---- EXTRACT PROVIDED

Outlander fans, the wait is FINALLY over!
Just Call Me Sassenach
I can’t believe I’m actually sitting here writing about the first episode of Outlander. I’ve watched it several times, and still feel like I haven’t taken it all in. I’ve sat down to write this recap and review several times, and each time I became too overwhelmed with the emotion and sheer number of things swirling around in my head, all clamoring to be said at the same time. I finally had to sit down and watch the episode yet again (no complaints there…) in order to neatly organize and summarize my thoughts on the first episode. As a result, what follows is a play-by-play of the episode, the moments that I absolutely adored, and a few that I didn’t (don’t worry, there weren’t many of the latter).
I loved that the episode opened with the mini-introduction from the book, nearly word for word. Hearing the words spoken over the sweeping shots of the Scottish Highlands was spectacular, and the first of many moments that sent pleasant shivers down my spine. The opening scenes were the perfect introduction to Claire, from her contemplation of the vase and it’s significance, to her days spent as a nurse in the war. Her reaction to the announcement of the end of the war and victory was perfect. The look that crossed her face was one that bordered on disappointment, a look that said ‘Well, what am I supposed to do now?’. Rather than joining in the cheers and celebration, she sighed and took a gulp of champagne right out of the bottle. That is the Claire I know and love, and it was so exciting seeing her come to life on screen in that moment.
I have to take a moment to speak about the song and opening credits, which have received mixed reactions. Perhaps I’m just an overly sentimental type when it comes to music, and especially when it comes to music for Outlander. I’m admittedly biased when it comes to Bear McCreary, as well, having loved him before I’d ever heard of Outlander. That said, I think the opening music and imagery capture everything I love about Outlander in a way I could never put into words. I have watched them more times than I can count, and the effect it has on me has not lessened one iota. I’ve read criticisms that the opening is too melancholy. What?! This is the story of a woman who is torn from her husband and thrown back into the 18th century. She may be one of the strongest, most adaptable women you’ll ever read about it, but it IS sad in the beginning. If you wouldn’t be sad to be torn away from your husband and thrust 200 years into the past into a society where women don’t get to have a voice you need to 1.) seriously reconsider your marriage and 2.) do some research into what it means to be a woman living in the 18th century.

--------
---- DATA ENTRIES

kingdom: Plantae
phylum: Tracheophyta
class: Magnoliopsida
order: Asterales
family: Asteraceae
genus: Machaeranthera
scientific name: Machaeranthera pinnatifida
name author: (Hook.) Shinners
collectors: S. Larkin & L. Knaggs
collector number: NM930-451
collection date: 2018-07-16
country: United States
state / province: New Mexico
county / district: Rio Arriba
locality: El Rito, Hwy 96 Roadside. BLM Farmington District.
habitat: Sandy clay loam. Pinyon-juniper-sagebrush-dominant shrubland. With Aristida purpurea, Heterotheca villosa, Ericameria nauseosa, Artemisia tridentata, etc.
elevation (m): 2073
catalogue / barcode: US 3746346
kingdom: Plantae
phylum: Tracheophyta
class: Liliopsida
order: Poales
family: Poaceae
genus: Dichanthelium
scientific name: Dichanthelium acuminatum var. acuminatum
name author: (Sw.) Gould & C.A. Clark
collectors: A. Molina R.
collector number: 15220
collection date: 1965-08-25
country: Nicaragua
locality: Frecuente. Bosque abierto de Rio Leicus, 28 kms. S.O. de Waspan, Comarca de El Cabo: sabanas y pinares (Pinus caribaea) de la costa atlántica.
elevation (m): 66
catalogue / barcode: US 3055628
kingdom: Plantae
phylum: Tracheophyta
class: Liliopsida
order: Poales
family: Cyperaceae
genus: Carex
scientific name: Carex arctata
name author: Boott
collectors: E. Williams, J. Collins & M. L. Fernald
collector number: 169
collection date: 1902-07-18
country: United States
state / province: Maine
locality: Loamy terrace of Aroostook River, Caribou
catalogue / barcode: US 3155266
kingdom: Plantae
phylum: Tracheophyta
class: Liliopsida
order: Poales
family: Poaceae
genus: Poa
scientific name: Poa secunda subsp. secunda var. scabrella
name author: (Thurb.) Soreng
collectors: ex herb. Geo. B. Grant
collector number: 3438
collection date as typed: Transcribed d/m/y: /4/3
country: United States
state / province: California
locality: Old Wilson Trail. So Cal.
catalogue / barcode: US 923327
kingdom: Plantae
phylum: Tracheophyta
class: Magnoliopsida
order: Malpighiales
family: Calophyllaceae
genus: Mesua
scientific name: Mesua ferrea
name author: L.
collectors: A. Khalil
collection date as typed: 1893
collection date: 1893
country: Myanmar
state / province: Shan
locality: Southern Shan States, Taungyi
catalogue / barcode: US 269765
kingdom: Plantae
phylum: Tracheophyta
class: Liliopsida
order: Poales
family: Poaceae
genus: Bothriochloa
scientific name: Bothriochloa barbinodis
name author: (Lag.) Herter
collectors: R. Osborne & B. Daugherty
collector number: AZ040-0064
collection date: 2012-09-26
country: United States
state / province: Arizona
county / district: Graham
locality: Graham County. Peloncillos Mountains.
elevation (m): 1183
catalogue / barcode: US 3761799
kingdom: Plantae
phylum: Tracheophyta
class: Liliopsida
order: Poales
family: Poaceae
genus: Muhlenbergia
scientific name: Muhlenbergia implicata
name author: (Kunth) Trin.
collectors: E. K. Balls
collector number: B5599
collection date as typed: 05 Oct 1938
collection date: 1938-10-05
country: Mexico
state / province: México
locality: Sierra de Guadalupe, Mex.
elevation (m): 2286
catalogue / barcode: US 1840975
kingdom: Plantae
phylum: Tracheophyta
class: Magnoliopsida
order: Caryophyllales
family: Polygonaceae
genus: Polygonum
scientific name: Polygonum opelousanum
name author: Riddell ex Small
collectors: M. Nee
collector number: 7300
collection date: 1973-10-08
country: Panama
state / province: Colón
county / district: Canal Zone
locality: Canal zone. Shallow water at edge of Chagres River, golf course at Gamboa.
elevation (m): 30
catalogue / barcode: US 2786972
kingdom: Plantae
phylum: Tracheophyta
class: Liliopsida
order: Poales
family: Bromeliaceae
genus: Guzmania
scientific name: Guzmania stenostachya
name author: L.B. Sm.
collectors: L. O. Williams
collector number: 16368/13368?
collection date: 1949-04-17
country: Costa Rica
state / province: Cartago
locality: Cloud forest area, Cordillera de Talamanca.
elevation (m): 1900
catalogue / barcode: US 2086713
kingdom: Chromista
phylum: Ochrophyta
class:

--------

- _REQUIREMENTS_:
- 1) Answer these from the Outlander recap:
(a) What did the episode open with?
(b) What did Claire drink after the announcement that the war had ended?
(c) What criticism of the opening has the writer read?
- 2) Please print the stretch of the Outlander recap from "Just Call Me" through "of the latter).".
The records were taken from a separate source.

- _EXERCISE ANSWERS_:
- 1)
(a) The mini-introduction from the book, nearly word for word.
(b) Champagne, straight from the bottle.
(c) That it is too melancholy.

- 2)
Just Call Me Sassenach
I can’t believe I’m actually sitting here writing about the first episode of Outlander. I’ve watched it several times, and still feel like I haven’t taken it all in. I’ve sat down to write this recap and review several times, and each time I became too overwhelmed with the emotion and sheer number of things swirling around in my head, all clamoring to be said at the same time. I finally had to sit down and watch the episode yet again (no complaints there…) in order to neatly organize and summarize my thoughts on the first episode. As a result, what follows is a play-by-play of the episode, the moments that I absolutely adored, and a few that I didn’t (don’t worry, there weren’t many of the latter).